As you can see, the worker that was still executing the task at 21 was automatically restarted at 22.

tlmn-local avatar Jan 22 '22 17:01 tlmn-local

After debugging, I found that the following method is automatically called:

def termhandler(signum, frame):
    nonlocal running
    if running:
        logger.info("Stopping worker process...")
        running = False
    else:
        logger.warning("Killing worker process...")
        return sys.exit(RET_KILLED)

logger.info("Worker process is ready for action.")
signal.signal(signal.SIGINT, signal.SIG_IGN)
signal.signal(signal.SIGTERM, termhandler)
if hasattr(signal, "SIGHUP"):
    signal.signal(signal.SIGHUP, termhandler)
if hasattr(signal, "SIGBREAK"):
    signal.signal(signal.SIGBREAK, termhandler)
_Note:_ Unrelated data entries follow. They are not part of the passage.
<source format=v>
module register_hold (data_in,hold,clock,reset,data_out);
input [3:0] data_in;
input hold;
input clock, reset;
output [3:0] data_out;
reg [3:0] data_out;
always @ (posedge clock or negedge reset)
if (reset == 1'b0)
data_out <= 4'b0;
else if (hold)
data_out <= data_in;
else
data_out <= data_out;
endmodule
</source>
Is there a possibility that these signals are generated while the program is running? non-artificial behavior.

tlmn-local avatar Jan 27 '22 18:01 tlmn-local

I'm experiencing same problem. I'm running dramatiq-gevent (1.10.0) inside docker container on DIgitalOcean droplet.
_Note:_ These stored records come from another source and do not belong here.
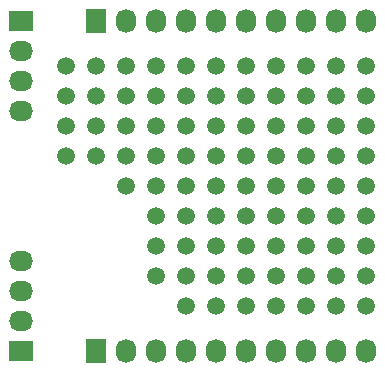
<source format=gbr>
G04 #@! TF.FileFunction,Copper,L2,Bot,Signal*
%FSLAX46Y46*%
G04 Gerber Fmt 4.6, Leading zero omitted, Abs format (unit mm)*
G04 Created by KiCad (PCBNEW 4.0.5+dfsg1-4) date Wed Mar  8 23:13:07 2017*
%MOMM*%
%LPD*%
G01*
G04 APERTURE LIST*
%ADD10C,0.100000*%
%ADD11R,2.032000X1.727200*%
%ADD12O,2.032000X1.727200*%
%ADD13R,1.727200X2.032000*%
%ADD14O,1.727200X2.032000*%
%ADD15C,1.500000*%
G04 APERTURE END LIST*
D10*
D11*
X40640000Y-27940000D03*
D12*
X40640000Y-30480000D03*
X40640000Y-33020000D03*
X40640000Y-35560000D03*
D11*
X40640000Y-55880000D03*
D12*
X40640000Y-53340000D03*
X40640000Y-50800000D03*
X40640000Y-48260000D03*
D13*
X46990000Y-55880000D03*
D14*
X49530000Y-55880000D03*
X52070000Y-55880000D03*
X54610000Y-55880000D03*
X57150000Y-55880000D03*
X59690000Y-55880000D03*
X62230000Y-55880000D03*
X64770000Y-55880000D03*
X67310000Y-55880000D03*
X69850000Y-55880000D03*
D13*
X46990000Y-27940000D03*
D14*
X49530000Y-27940000D03*
X52070000Y-27940000D03*
X54610000Y-27940000D03*
X57150000Y-27940000D03*
X59690000Y-27940000D03*
X62230000Y-27940000D03*
X64770000Y-27940000D03*
X67310000Y-27940000D03*
X69850000Y-27940000D03*
D15*
X46990000Y-31750000D03*
X49530000Y-31750000D03*
X52070000Y-31750000D03*
X54610000Y-31750000D03*
X57150000Y-31750000D03*
X59690000Y-31750000D03*
X62230000Y-31750000D03*
X64770000Y-31750000D03*
X67310000Y-31750000D03*
X69850000Y-34290000D03*
X67310000Y-34290000D03*
X69850000Y-31750000D03*
X64770000Y-34290000D03*
X62230000Y-34290000D03*
X59690000Y-34290000D03*
X57150000Y-34290000D03*
X54610000Y-34290000D03*
X52070000Y-34290000D03*
X49530000Y-34290000D03*
X46990000Y-34290000D03*
X46990000Y-36830000D03*
X44450000Y-31750000D03*
X44450000Y-34290000D03*
X44450000Y-36830000D03*
X49530000Y-36830000D03*
X52070000Y-36830000D03*
X54610000Y-36830000D03*
X57150000Y-36830000D03*
X59690000Y-36830000D03*
X62230000Y-36830000D03*
X64770000Y-36830000D03*
X67310000Y-36830000D03*
X69850000Y-36830000D03*
X69850000Y-39370000D03*
X67310000Y-39370000D03*
X64770000Y-39370000D03*
X62230000Y-39370000D03*
X59690000Y-39370000D03*
X57150000Y-39370000D03*
X54610000Y-39370000D03*
X52070000Y-39370000D03*
X49530000Y-39370000D03*
X46990000Y-39370000D03*
X44450000Y-39370000D03*
X49530000Y-41910000D03*
X52070000Y-41910000D03*
X54610000Y-41910000D03*
X57150000Y-41910000D03*
X59690000Y-41910000D03*
X62230000Y-41910000D03*
X64770000Y-41910000D03*
X67310000Y-41910000D03*
X69850000Y-41910000D03*
X69850000Y-44450000D03*
X67310000Y-44450000D03*
X64770000Y-44450000D03*
X62230000Y-44450000D03*
X59690000Y-44450000D03*
X57150000Y-44450000D03*
X54610000Y-44450000D03*
X52070000Y-44450000D03*
X52070000Y-46990000D03*
X54610000Y-46990000D03*
X57150000Y-46990000D03*
X59690000Y-46990000D03*
X62230000Y-46990000D03*
X64770000Y-46990000D03*
X67310000Y-46990000D03*
X69850000Y-46990000D03*
X69850000Y-49530000D03*
X67310000Y-49530000D03*
X64770000Y-49530000D03*
X62230000Y-49530000D03*
X59690000Y-49530000D03*
X57150000Y-49530000D03*
X54610000Y-49530000D03*
X52070000Y-49530000D03*
X54610000Y-52070000D03*
X57150000Y-52070000D03*
X59690000Y-52070000D03*
X62230000Y-52070000D03*
X64770000Y-52070000D03*
X67310000Y-52070000D03*
X69850000Y-52070000D03*
M02*

</source>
CMD ["dramatiq-gevent", "tasks", "-p", "8", "-t", "60", "-v"]

After I start container, dramatiq starts processing messages. After 1-2 minutes, this appears in logs:

Stopping worker process...

Which means termhandler was called. I have 8 processes and term handler seems to be called only 7 times. And after ~12 minutes workers shut down

Channels and connections closed

And restarted

Running worker thread

This happened multiple times today. So, example timeline: 23:49:25 Started container 23:51:45 Got signal (Stopping worker process...) 00:04:31 Workers stopped (Channels and connections closed) 00:05:10 Workers restarted (Running worker thread)

I have no idea why this is happening :( I use dramatiq to perform really long tasks and they aren't idempotent, so this breaks all my code :(

UPD: continued my research, it seems one of workers exited unexpectedly

Worker with PID 13 exited unexpectedly (code -9). Shutting down...
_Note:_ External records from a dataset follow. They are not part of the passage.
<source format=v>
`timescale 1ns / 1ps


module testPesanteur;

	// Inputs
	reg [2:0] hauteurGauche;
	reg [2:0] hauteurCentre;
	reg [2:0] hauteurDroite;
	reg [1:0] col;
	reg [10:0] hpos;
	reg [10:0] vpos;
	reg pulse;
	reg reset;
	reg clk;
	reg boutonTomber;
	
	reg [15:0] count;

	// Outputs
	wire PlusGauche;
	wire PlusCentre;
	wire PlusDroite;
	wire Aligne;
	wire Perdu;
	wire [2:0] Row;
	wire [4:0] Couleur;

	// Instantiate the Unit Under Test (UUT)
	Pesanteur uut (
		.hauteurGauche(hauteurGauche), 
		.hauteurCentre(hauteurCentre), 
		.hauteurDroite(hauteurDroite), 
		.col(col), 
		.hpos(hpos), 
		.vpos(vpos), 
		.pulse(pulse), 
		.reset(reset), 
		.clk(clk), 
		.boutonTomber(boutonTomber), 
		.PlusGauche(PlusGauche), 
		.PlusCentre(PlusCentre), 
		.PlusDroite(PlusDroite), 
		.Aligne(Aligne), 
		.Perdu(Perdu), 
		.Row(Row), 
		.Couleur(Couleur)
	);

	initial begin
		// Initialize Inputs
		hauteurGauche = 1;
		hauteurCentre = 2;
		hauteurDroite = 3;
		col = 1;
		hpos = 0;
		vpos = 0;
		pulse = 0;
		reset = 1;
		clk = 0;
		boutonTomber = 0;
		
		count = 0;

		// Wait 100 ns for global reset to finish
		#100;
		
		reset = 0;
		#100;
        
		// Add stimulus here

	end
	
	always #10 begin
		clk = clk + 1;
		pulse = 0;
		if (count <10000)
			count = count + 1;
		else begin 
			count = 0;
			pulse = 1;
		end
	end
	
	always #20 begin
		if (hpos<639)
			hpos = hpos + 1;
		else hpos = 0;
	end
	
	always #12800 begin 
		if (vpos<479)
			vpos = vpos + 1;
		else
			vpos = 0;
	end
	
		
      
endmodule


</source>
OlegWock avatar Feb 12 '22 23:02 OlegWock

@tlmn-local did you have any luck with debugging/fixing this?

OlegWock avatar Feb 12 '22 23:02 OlegWock

@tlmn-local did you have any luck with debugging/fixing this?

I think it's a redis problem, when I try to change the broker to rabbitmq the problem disappears.

tlmn-local avatar Feb 13 '22 06:02 tlmn-local

Meh, I already use rabbitmq

OlegWock avatar Feb 13 '22 08:02 OlegWock

So, I figured this out. I'm feeling kinda dumb, but well, maybe this will be useful to someone who stumbles on this issue in future.

I checked kernel logs (/var/log/kern.log and /var/log/kern.log.1) and found out that worker was shut by OOMKiller. This did not make much sense for me, since workers didn't used even half of available 16GB. But then I remembered that in past these workers were deployed on smaller Droplet with 4GB of ram and I set 3GB memory limit in docker-compose file.

mem_limit: 3g

And that was the issue. Lifting up memory limit solved it

OlegWock avatar Feb 13 '22 09:02 OlegWock

This behavior is expected so things are working as intended. If workers die for any reason, the main process restarts everything.

Worker with PID 13 exited unexpectedly (code -9). Shutting down...

That error code indicates that the process was SIGKILLed (as you later found out, by the OOM killer).

Bogdanp avatar Sep 23 '22 08:09 Bogdanp